Unfortunately, the Accord does not mention a word
about this subject. The result was that the
Jayawardene government hastened to take steps to
intensify colonisation of the Eastern Province
with Sinhalese peasants so that it could get a
favourable result in the referendum next year
which is to decide whether the merger was to
continue or not. Equally, some sections of the
Tamil militants tried to frighten the Sinhalese
into leaving the Eastern Province. It was a fight
for land.
The Tamils have no objection to individual
Sinhalese buying land in Tamil areas and living
there peacefully. What they object to is
state-aided colonisation schemes under which
large numbers of Sinhalese are transported to
Tamil areas and settled as colonists. Unless this
problem is solved, there cannot he any settlement
of the Tamil problem.
The Tamil militants have courageously resisted
the Sinhala armed forces for nearly four years.

## Given records:

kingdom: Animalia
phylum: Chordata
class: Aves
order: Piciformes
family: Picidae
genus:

## Request 1:
In the passage on Tamil land, list each distinct word that begins with the letters "co", in the order each first appears.
## Request 2:
Retype the passage on Tamil land from "The Tamils have" up to and including "nearly four years.".
The records have nothing to do with this work.

## Response 1:
colonisation, could, continue, colonists, courageously

## Response 2:
The Tamils have no objection to individual
Sinhalese buying land in Tamil areas and living
there peacefully. What they object to is
state-aided colonisation schemes under which
large numbers of Sinhalese are transported to
Tamil areas and settled as colonists. Unless this
problem is solved, there cannot he any settlement
of the Tamil problem.
The Tamil militants have courageously resisted
the Sinhala armed forces for nearly four years.